BRIEF: Set down the data below exactly; pictures stay out.

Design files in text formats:
########################################

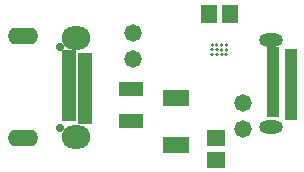
<source format=gbr>
%TF.GenerationSoftware,Altium Limited,Altium Designer,22.10.1 (41)*%
G04 Layer_Color=8388736*
%FSLAX45Y45*%
%MOMM*%
%TF.SameCoordinates,7C4CEE53-0205-4E42-98F0-91463D168F18*%
%TF.FilePolarity,Negative*%
%TF.FileFunction,Soldermask,Top*%
%TF.Part,Single*%
G01*
G75*
%TA.AperFunction,SMDPad,CuDef*%
%ADD15R,2.03200X1.14300*%
%TA.AperFunction,ComponentPad*%
%ADD25O,2.40320X2.00320*%
%ADD26O,2.60320X1.40320*%
%ADD27C,0.70322*%
%ADD28O,2.00320X1.10320*%
%TA.AperFunction,ViaPad*%
%ADD29C,1.47320*%
%TA.AperFunction,NonConductor*%
%ADD34C,0.16250*%
%TA.AperFunction,SMDPad,CuDef*%
%ADD35R,1.20320X0.50320*%
%TA.AperFunction,ConnectorPad*%
%ADD36R,1.00320X0.50320*%
%TA.AperFunction,SMDPad,CuDef*%
%ADD37R,1.40320X1.60320*%
%ADD38R,1.60320X1.40320*%
%ADD39R,2.30320X1.47320*%
D15*
X1221740Y570230D02*
D03*
Y836930D02*
D03*
D25*
X756418Y435089D02*
D03*
X756408Y1273289D02*
D03*
D26*
X303414Y1286200D02*
D03*
Y422173D02*
D03*
D27*
X623400Y514175D02*
D03*
Y1194184D02*
D03*
D28*
X2404956Y517502D02*
D03*
X2404999Y1257500D02*
D03*
D29*
X1242060Y1313180D02*
D03*
X1239520Y1092200D02*
D03*
X2169160Y502920D02*
D03*
Y723900D02*
D03*
D34*
X2036625Y1173480D02*
G03*
X2036625Y1173480I-8125J0D01*
G01*
X1996625D02*
G03*
X1996625Y1173480I-8125J0D01*
G01*
X1956625D02*
G03*
X1956625Y1173480I-8125J0D01*
G01*
X1916625D02*
G03*
X1916625Y1173480I-8125J0D01*
G01*
X2036625Y1133480D02*
G03*
X2036625Y1133480I-8125J0D01*
G01*
X1996625D02*
G03*
X1996625Y1133480I-8125J0D01*
G01*
X1956625D02*
G03*
X1956625Y1133480I-8125J0D01*
G01*
X1916625D02*
G03*
X1916625Y1133480I-8125J0D01*
G01*
X2036625Y1213480D02*
G03*
X2036625Y1213480I-8125J0D01*
G01*
X1996625D02*
G03*
X1996625Y1213480I-8125J0D01*
G01*
X1956625D02*
G03*
X1956625Y1213480I-8125J0D01*
G01*
X1916625D02*
G03*
X1916625Y1213480I-8125J0D01*
G01*
D35*
X828416Y1116670D02*
D03*
Y1066673D02*
D03*
Y1016668D02*
D03*
Y966676D02*
D03*
Y916681D02*
D03*
Y866684D02*
D03*
Y816689D02*
D03*
Y766689D02*
D03*
Y716684D02*
D03*
Y666684D02*
D03*
Y616684D02*
D03*
Y566684D02*
D03*
X693420Y591680D02*
D03*
Y641683D02*
D03*
Y691678D02*
D03*
Y741680D02*
D03*
Y791680D02*
D03*
Y841685D02*
D03*
Y891687D02*
D03*
Y941682D02*
D03*
Y991682D02*
D03*
Y1041684D02*
D03*
Y1091679D02*
D03*
Y1141679D02*
D03*
D36*
X2574954Y600001D02*
D03*
Y650001D02*
D03*
Y700001D02*
D03*
Y750001D02*
D03*
Y800001D02*
D03*
Y850001D02*
D03*
Y900000D02*
D03*
Y950000D02*
D03*
Y1000000D02*
D03*
Y1050000D02*
D03*
Y1100000D02*
D03*
X2575000Y1150000D02*
D03*
X2425005Y1174994D02*
D03*
Y1124994D02*
D03*
Y1074994D02*
D03*
Y1024994D02*
D03*
Y974994D02*
D03*
Y924994D02*
D03*
Y874994D02*
D03*
Y824994D02*
D03*
Y774994D02*
D03*
Y724994D02*
D03*
Y674995D02*
D03*
Y624995D02*
D03*
D37*
X1878500Y1478280D02*
D03*
X2058500D02*
D03*
D38*
X1943100Y242740D02*
D03*
Y422740D02*
D03*
D39*
X1600200Y764920D02*
D03*
Y367920D02*
D03*
%TF.MD5,ae0e4c4e9d34b70c3dc843b75a3513cc*%
M02*

</source>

########################################

REPLY TO THE EXERCISE:
<source format=gbr>
%TF.GenerationSoftware,Altium Limited,Altium Designer,22.10.1 (41)*%
G04 Layer_Color=8388736*
%FSLAX45Y45*%
%MOMM*%
%TF.SameCoordinates,7C4CEE53-0205-4E42-98F0-91463D168F18*%
%TF.FilePolarity,Negative*%
%TF.FileFunction,Soldermask,Top*%
%TF.Part,Single*%
G01*
G75*
%TA.AperFunction,SMDPad,CuDef*%
%ADD15R,2.03200X1.14300*%
%TA.AperFunction,ComponentPad*%
%ADD25O,2.40320X2.00320*%
%ADD26O,2.60320X1.40320*%
%ADD27C,0.70322*%
%ADD28O,2.00320X1.10320*%
%TA.AperFunction,ViaPad*%
%ADD29C,1.47320*%
%TA.AperFunction,NonConductor*%
%ADD34C,0.16250*%
%TA.AperFunction,SMDPad,CuDef*%
%ADD35R,1.20320X0.50320*%
%TA.AperFunction,ConnectorPad*%
%ADD36R,1.00320X0.50320*%
%TA.AperFunction,SMDPad,CuDef*%
%ADD37R,1.40320X1.60320*%
%ADD38R,1.60320X1.40320*%
%ADD39R,2.30320X1.47320*%
D15*
X1221740Y570230D02*
D03*
Y836930D02*
D03*
D25*
X756418Y435089D02*
D03*
X756408Y1273289D02*
D03*
D26*
X303414Y1286200D02*
D03*
Y422173D02*
D03*
D27*
X623400Y514175D02*
D03*
Y1194184D02*
D03*
D28*
X2404956Y517502D02*
D03*
X2404999Y1257500D02*
D03*
D29*
X1242060Y1313180D02*
D03*
X1239520Y1092200D02*
D03*
X2169160Y502920D02*
D03*
Y723900D02*
D03*
D34*
X2036625Y1173480D02*
G03*
X2036625Y1173480I-8125J0D01*
G01*
X1996625D02*
G03*
X1996625Y1173480I-8125J0D01*
G01*
X1956625D02*
G03*
X1956625Y1173480I-8125J0D01*
G01*
X1916625D02*
G03*
X1916625Y1173480I-8125J0D01*
G01*
X2036625Y1133480D02*
G03*
X2036625Y1133480I-8125J0D01*
G01*
X1996625D02*
G03*
X1996625Y1133480I-8125J0D01*
G01*
X1956625D02*
G03*
X1956625Y1133480I-8125J0D01*
G01*
X1916625D02*
G03*
X1916625Y1133480I-8125J0D01*
G01*
X2036625Y1213480D02*
G03*
X2036625Y1213480I-8125J0D01*
G01*
X1996625D02*
G03*
X1996625Y1213480I-8125J0D01*
G01*
X1956625D02*
G03*
X1956625Y1213480I-8125J0D01*
G01*
X1916625D02*
G03*
X1916625Y1213480I-8125J0D01*
G01*
D35*
X828416Y1116670D02*
D03*
Y1066673D02*
D03*
Y1016668D02*
D03*
Y966676D02*
D03*
Y916681D02*
D03*
Y866684D02*
D03*
Y816689D02*
D03*
Y766689D02*
D03*
Y716684D02*
D03*
Y666684D02*
D03*
Y616684D02*
D03*
Y566684D02*
D03*
X693420Y591680D02*
D03*
Y641683D02*
D03*
Y691678D02*
D03*
Y741680D02*
D03*
Y791680D02*
D03*
Y841685D02*
D03*
Y891687D02*
D03*
Y941682D02*
D03*
Y991682D02*
D03*
Y1041684D02*
D03*
Y1091679D02*
D03*
Y1141679D02*
D03*
D36*
X2574954Y600001D02*
D03*
Y650001D02*
D03*
Y700001D02*
D03*
Y750001D02*
D03*
Y800001D02*
D03*
Y850001D02*
D03*
Y900000D02*
D03*
Y950000D02*
D03*
Y1000000D02*
D03*
Y1050000D02*
D03*
Y1100000D02*
D03*
X2575000Y1150000D02*
D03*
X2425005Y1174994D02*
D03*
Y1124994D02*
D03*
Y1074994D02*
D03*
Y1024994D02*
D03*
Y974994D02*
D03*
Y924994D02*
D03*
Y874994D02*
D03*
Y824994D02*
D03*
Y774994D02*
D03*
Y724994D02*
D03*
Y674995D02*
D03*
Y624995D02*
D03*
D37*
X1878500Y1478280D02*
D03*
X2058500D02*
D03*
D38*
X1943100Y242740D02*
D03*
Y422740D02*
D03*
D39*
X1600200Y764920D02*
D03*
Y367920D02*
D03*
%TF.MD5,ae0e4c4e9d34b70c3dc843b75a3513cc*%
M02*

</source>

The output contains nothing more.